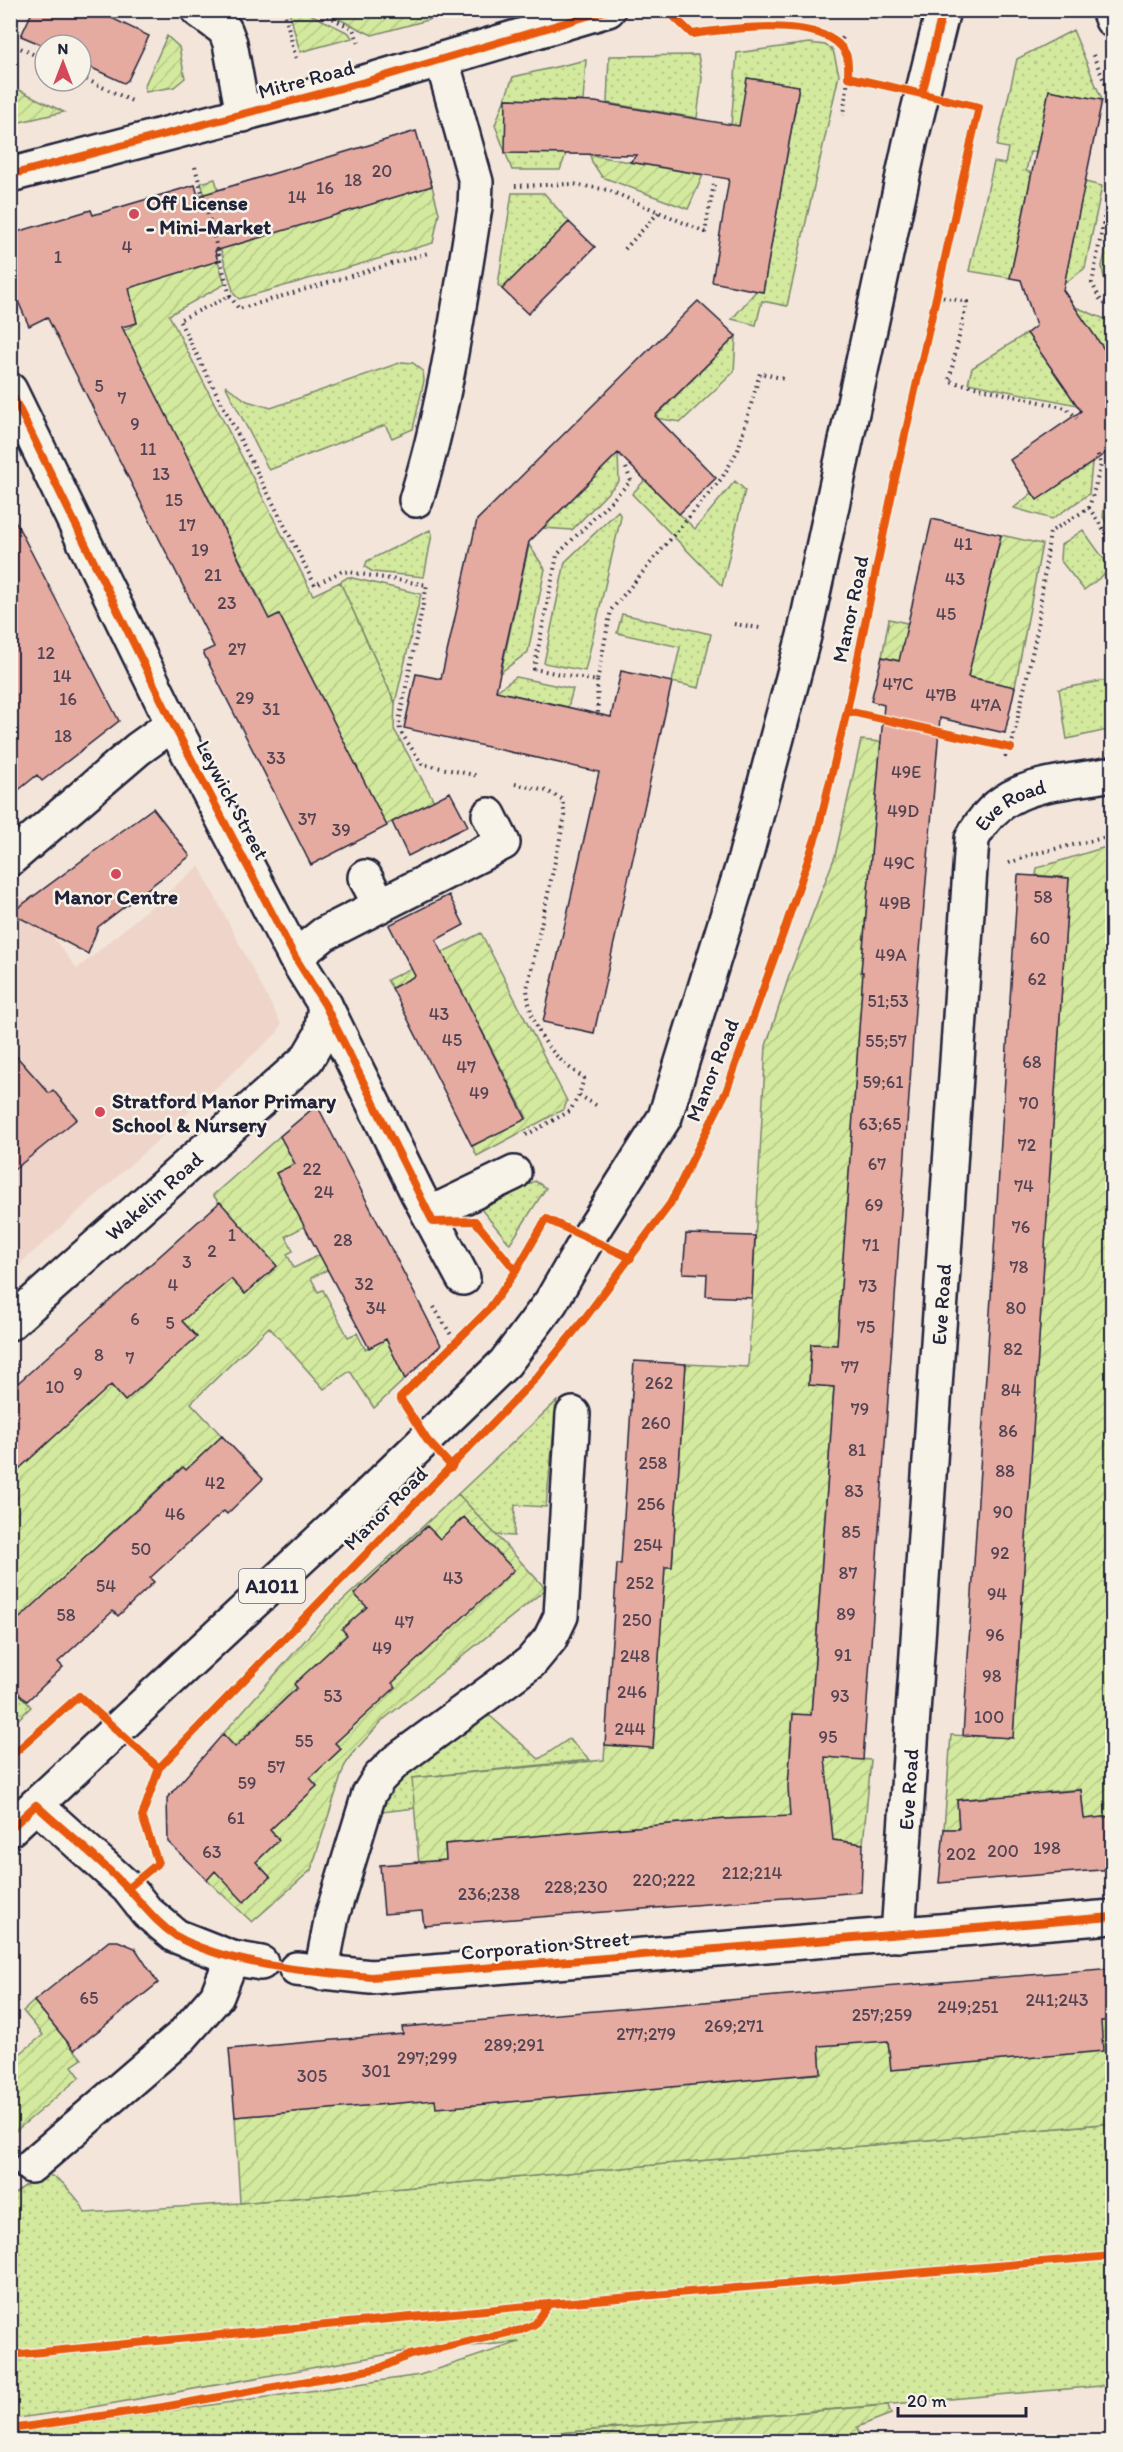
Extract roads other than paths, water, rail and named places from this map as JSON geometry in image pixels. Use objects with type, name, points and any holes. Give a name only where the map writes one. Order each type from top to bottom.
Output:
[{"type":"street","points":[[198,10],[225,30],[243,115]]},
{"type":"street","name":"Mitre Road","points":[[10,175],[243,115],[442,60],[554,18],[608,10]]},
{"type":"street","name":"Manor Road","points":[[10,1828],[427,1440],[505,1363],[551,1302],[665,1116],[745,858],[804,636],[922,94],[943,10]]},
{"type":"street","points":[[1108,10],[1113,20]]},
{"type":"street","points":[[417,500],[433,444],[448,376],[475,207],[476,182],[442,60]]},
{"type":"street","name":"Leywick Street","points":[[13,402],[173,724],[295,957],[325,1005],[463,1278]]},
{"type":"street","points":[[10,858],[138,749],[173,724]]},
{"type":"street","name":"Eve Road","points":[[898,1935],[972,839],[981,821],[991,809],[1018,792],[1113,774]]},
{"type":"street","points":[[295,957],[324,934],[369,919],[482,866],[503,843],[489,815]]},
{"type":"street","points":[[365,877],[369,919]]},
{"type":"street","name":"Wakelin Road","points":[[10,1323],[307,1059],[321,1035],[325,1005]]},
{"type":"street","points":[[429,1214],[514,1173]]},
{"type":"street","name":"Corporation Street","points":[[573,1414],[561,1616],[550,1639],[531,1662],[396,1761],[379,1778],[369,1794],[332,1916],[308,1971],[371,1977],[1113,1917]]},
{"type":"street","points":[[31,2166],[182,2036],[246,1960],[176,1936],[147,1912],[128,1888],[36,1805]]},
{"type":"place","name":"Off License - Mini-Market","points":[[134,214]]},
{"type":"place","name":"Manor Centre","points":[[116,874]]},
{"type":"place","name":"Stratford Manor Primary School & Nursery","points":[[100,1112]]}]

* * *

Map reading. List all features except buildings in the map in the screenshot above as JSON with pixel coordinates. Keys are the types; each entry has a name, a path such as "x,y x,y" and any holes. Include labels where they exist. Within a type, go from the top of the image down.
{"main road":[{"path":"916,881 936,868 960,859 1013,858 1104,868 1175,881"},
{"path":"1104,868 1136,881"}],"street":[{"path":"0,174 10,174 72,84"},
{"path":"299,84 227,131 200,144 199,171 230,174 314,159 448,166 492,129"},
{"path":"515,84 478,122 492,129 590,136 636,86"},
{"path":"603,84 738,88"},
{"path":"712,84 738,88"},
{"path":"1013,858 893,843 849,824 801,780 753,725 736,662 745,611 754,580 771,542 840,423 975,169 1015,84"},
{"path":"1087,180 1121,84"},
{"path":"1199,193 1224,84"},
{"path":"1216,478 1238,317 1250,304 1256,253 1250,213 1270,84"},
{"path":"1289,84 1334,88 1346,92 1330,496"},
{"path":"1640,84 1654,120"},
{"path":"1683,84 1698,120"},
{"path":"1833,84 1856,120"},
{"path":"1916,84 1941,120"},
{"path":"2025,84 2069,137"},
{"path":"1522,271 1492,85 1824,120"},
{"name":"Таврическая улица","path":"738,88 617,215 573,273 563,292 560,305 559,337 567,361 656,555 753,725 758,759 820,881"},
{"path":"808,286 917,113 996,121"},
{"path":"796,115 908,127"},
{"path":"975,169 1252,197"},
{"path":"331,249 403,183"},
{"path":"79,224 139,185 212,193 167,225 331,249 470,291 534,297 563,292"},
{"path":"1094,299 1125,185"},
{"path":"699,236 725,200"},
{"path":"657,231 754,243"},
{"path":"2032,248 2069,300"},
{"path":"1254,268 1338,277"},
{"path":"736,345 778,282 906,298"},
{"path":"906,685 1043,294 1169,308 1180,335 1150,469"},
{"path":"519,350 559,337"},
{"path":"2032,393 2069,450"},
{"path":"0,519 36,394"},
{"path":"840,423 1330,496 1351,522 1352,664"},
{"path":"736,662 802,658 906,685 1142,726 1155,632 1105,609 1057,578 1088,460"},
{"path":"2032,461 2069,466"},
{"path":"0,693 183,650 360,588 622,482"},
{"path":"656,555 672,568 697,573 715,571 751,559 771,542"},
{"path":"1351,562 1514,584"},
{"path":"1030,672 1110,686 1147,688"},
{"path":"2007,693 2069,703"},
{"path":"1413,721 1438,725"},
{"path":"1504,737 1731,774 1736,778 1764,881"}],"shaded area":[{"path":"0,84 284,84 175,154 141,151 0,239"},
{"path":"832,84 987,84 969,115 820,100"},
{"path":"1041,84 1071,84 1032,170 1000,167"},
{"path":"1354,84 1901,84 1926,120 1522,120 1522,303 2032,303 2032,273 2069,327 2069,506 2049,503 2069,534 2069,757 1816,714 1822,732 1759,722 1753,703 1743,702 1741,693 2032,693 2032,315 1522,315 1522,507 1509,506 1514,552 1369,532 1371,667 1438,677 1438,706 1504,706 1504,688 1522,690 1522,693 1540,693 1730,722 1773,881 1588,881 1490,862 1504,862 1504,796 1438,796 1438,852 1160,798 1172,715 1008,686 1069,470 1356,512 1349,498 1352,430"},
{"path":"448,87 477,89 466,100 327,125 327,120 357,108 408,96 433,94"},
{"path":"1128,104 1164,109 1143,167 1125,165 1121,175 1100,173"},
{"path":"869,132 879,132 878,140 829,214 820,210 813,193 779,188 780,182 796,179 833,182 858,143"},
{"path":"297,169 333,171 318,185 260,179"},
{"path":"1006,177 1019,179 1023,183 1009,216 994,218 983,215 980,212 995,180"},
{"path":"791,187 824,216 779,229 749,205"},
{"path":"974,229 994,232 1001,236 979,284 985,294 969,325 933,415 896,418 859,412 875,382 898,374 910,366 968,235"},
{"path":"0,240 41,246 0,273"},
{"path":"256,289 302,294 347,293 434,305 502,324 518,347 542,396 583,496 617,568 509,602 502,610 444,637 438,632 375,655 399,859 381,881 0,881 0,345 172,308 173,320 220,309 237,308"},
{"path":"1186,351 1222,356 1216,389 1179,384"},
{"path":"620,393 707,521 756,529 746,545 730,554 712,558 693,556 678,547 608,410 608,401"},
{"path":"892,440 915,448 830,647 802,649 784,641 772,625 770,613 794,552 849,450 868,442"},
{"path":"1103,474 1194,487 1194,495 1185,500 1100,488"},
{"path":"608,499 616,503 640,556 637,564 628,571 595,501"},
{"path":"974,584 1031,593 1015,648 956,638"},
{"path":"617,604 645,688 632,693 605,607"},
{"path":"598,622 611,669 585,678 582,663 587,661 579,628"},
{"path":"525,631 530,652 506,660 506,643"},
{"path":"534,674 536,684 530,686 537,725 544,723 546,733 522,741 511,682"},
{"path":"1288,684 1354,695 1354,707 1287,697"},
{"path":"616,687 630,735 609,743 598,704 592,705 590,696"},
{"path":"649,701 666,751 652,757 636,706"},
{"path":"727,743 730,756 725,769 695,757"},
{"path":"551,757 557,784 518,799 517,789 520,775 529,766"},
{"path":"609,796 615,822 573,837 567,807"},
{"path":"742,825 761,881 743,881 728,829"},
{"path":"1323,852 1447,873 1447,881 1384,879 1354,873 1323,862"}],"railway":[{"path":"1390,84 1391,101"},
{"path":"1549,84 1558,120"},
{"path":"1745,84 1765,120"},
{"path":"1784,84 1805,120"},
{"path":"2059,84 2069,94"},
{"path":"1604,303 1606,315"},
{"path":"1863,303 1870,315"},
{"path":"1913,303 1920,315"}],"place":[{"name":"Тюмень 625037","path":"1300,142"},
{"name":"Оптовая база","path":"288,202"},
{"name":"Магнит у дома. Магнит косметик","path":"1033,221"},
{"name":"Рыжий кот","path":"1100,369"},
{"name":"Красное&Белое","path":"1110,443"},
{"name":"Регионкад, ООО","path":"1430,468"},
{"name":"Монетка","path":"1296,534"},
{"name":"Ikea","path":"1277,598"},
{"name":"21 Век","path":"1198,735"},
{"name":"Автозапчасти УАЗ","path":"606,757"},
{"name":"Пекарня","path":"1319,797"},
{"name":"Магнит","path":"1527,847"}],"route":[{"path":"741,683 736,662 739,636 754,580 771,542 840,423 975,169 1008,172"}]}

◆ **ASSIGNED TASK**: Show every line of the data that includes the string "holes".

◆ **WRITTEN ANSWER**:
Extract roads other than paths, water, rail and named places from this map as JSON geometry in image pixels. Use objects with type, name, points and any holes. Give a name only where the map writes one. Order each type from top to bottom.
Map reading. List all features except buildings in the map in the screenshot above as JSON with pixel coordinates. Keys are the types; each entry has a name, a path such as "x,y x,y" and any holes. Include labels where they exist. Within a type, go from the top of the image down.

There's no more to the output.